Report each line of the records below that holds the word "Figure".

■ Data for review
______________________________

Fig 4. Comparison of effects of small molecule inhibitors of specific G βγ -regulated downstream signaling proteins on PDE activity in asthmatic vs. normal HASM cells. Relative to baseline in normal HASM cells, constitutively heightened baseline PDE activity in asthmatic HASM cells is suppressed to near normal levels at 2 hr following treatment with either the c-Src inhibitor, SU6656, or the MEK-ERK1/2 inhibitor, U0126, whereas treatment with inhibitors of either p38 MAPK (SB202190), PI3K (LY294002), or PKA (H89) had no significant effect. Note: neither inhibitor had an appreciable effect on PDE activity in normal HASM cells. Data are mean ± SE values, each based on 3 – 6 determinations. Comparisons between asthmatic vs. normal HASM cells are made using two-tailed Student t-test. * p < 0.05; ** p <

______________________________

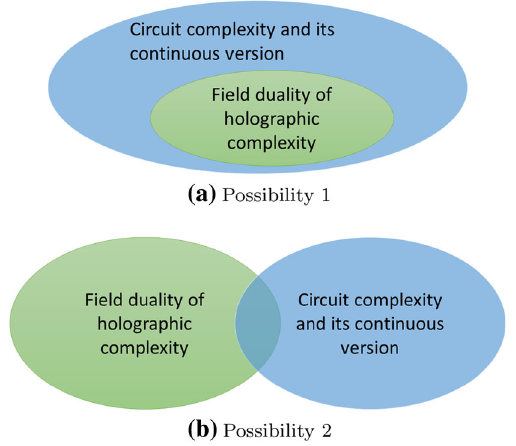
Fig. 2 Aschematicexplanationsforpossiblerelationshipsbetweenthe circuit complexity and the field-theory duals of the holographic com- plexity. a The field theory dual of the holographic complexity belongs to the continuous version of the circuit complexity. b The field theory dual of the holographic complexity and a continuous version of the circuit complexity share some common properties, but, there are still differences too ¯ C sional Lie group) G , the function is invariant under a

______________________________

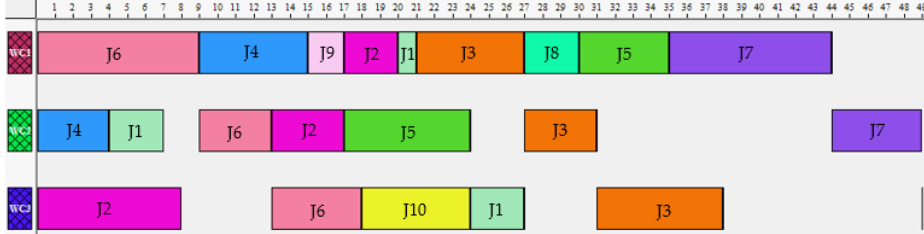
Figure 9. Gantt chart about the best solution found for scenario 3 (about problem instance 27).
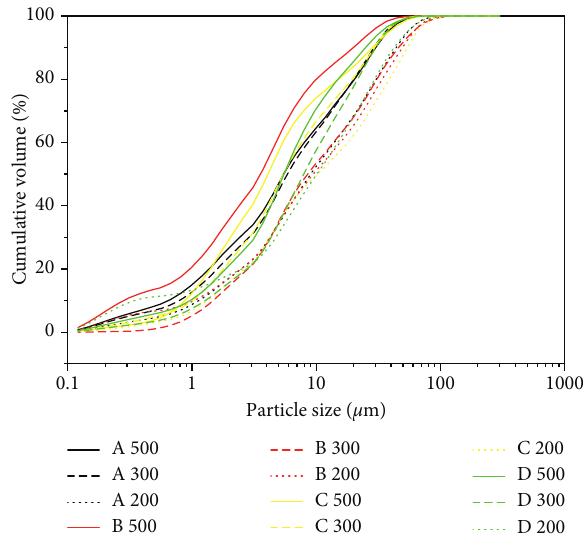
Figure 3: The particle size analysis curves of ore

______________________________

■ Written solution
Figure 9. Gantt chart about the best solution found for scenario 3 (about problem instance 27).
Figure 3: The particle size analysis curves of ore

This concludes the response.